После этой процедуры «прописки» нас развели по баракам. В процессе ожидания в раздевалке я узнал, что этот лагерь называется Hohenstein (теперь он находится на территории Польши, а город Hohenstein носит имя Ольштинек) и в германских реестрах числится как шталаг (Stalag) I-A. В нем содержатся военнопленные-инвалиды, непригодные для использования на работах.

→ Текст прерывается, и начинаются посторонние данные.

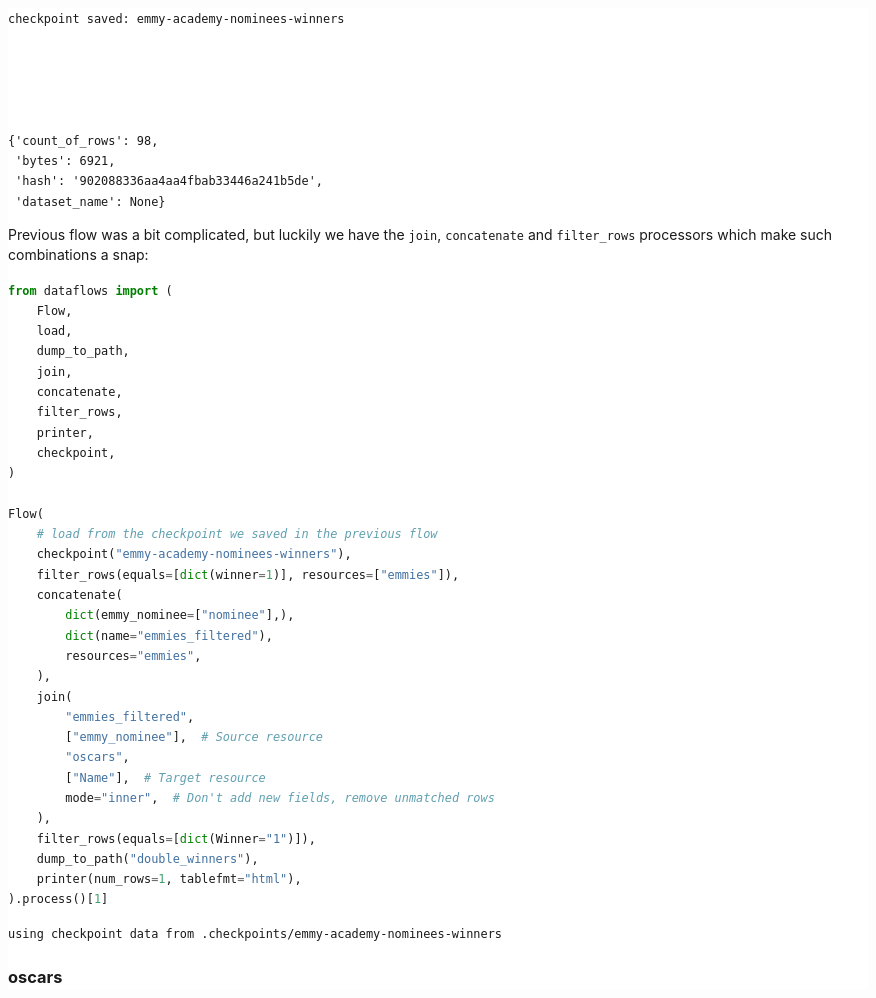 
    checkpoint saved: emmy-academy-nominees-winners





    {'count_of_rows': 98,
     'bytes': 6921,
     'hash': '902088336aa4aa4fbab33446a241b5de',
     'dataset_name': None}



Previous flow was a bit complicated, but luckily we have the `join`, `concatenate` and `filter_rows` processors which make such combinations a snap:


```python
from dataflows import (
    Flow,
    load,
    dump_to_path,
    join,
    concatenate,
    filter_rows,
    printer,
    checkpoint,
)

Flow(
    # load from the checkpoint we saved in the previous flow
    checkpoint("emmy-academy-nominees-winners"),
    filter_rows(equals=[dict(winner=1)], resources=["emmies"]),
    concatenate(
        dict(emmy_nominee=["nominee"],),
        dict(name="emmies_filtered"),
        resources="emmies",
    ),
    join(
        "emmies_filtered",
        ["emmy_nominee"],  # Source resource
        "oscars",
        ["Name"],  # Target resource
        mode="inner",  # Don't add new fields, remove unmatched rows
    ),
    filter_rows(equals=[dict(Winner="1")]),
    dump_to_path("double_winners"),
    printer(num_rows=1, tablefmt="html"),
).process()[1]
```

    using checkpoint data from .checkpoints/emmy-academy-nominees-winners



<h3>oscars</h3>

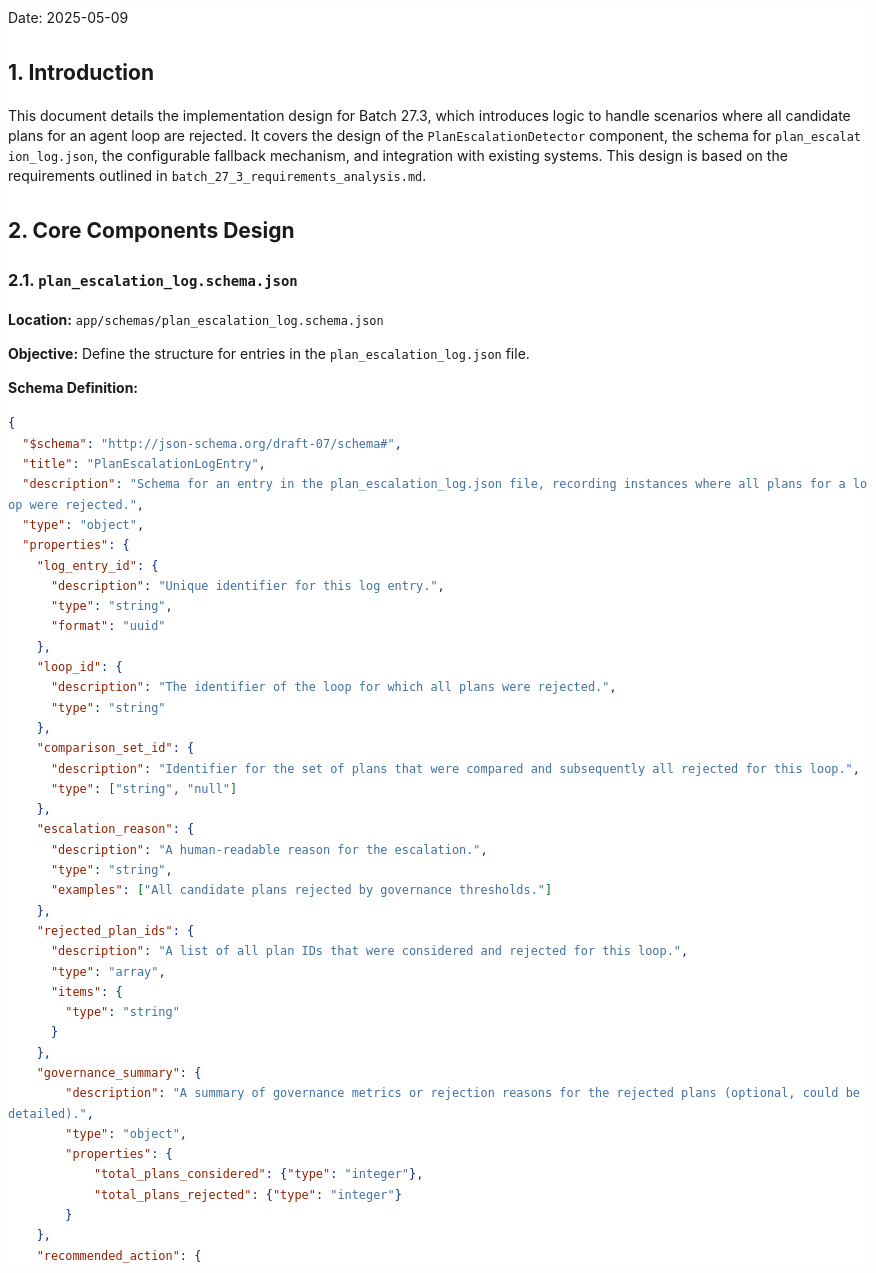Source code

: Date: 2025-05-09

## 1. Introduction

This document details the implementation design for Batch 27.3, which introduces logic to handle scenarios where all candidate plans for an agent loop are rejected. It covers the design of the `PlanEscalationDetector` component, the schema for `plan_escalation_log.json`, the configurable fallback mechanism, and integration with existing systems. This design is based on the requirements outlined in `batch_27_3_requirements_analysis.md`.

## 2. Core Components Design

### 2.1. `plan_escalation_log.schema.json`

**Location:** `app/schemas/plan_escalation_log.schema.json`

**Objective:** Define the structure for entries in the `plan_escalation_log.json` file.

**Schema Definition:**

```json
{
  "$schema": "http://json-schema.org/draft-07/schema#",
  "title": "PlanEscalationLogEntry",
  "description": "Schema for an entry in the plan_escalation_log.json file, recording instances where all plans for a loop were rejected.",
  "type": "object",
  "properties": {
    "log_entry_id": {
      "description": "Unique identifier for this log entry.",
      "type": "string",
      "format": "uuid"
    },
    "loop_id": {
      "description": "The identifier of the loop for which all plans were rejected.",
      "type": "string"
    },
    "comparison_set_id": {
      "description": "Identifier for the set of plans that were compared and subsequently all rejected for this loop.",
      "type": ["string", "null"]
    },
    "escalation_reason": {
      "description": "A human-readable reason for the escalation.",
      "type": "string",
      "examples": ["All candidate plans rejected by governance thresholds."]
    },
    "rejected_plan_ids": {
      "description": "A list of all plan IDs that were considered and rejected for this loop.",
      "type": "array",
      "items": {
        "type": "string"
      }
    },
    "governance_summary": {
        "description": "A summary of governance metrics or rejection reasons for the rejected plans (optional, could be detailed).",
        "type": "object",
        "properties": {
            "total_plans_considered": {"type": "integer"},
            "total_plans_rejected": {"type": "integer"}
        }
    },
    "recommended_action": {
```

Барак, в который меня определили, представлял собой огромную полуземлянку с четырьмя рядами нар. Два внешних ряда отделялись от двух внутренних широкими проходами. Внутренние ряды нар, разделенные невысокой загородкой, были двухэтажными, имели несколько поперечных проходов, в которых были установлены железные печки и столы со скамьями. Входы в барак были с двух сторон с торцов. Вход, обращенный к широкой улице, проходящей вдоль всего лагеря, отделенной от бараков одним рядом колючей проволоки, являлся как бы главным. По улице прохаживались вооруженные винтовками постовые. Другой вход был обращен к внешней ограде, состоявшей из четырех рядов проволоки, между которыми была накручена спираль Бруно. Между внешней оградой и бараком находилась санитарная зона, в которой были туалет с бетонным выгребом, содержавшийся в относительной чистоте, и умывальник — бетонное корыто с водопроводными кранами. С внешней стороны ограды через каждые 100–150 метров стояли вышки, на которых маячили фигуры часовых и торчал ствол пулемета. За оградой виднелся небольшой холм, на котором возвышалось странное сооружение: квадратная, сложенная из кирпича сужающаяся кверху башня с крепостными зубцами. Оказывается, это сооружение — памятник победе, одержанной немцами в Первой мировой войне над русской армией генерала Самсонова. С двух сторон улицы шли ряды одинаковых бараков, отделенные друг от друга колючей проволокой.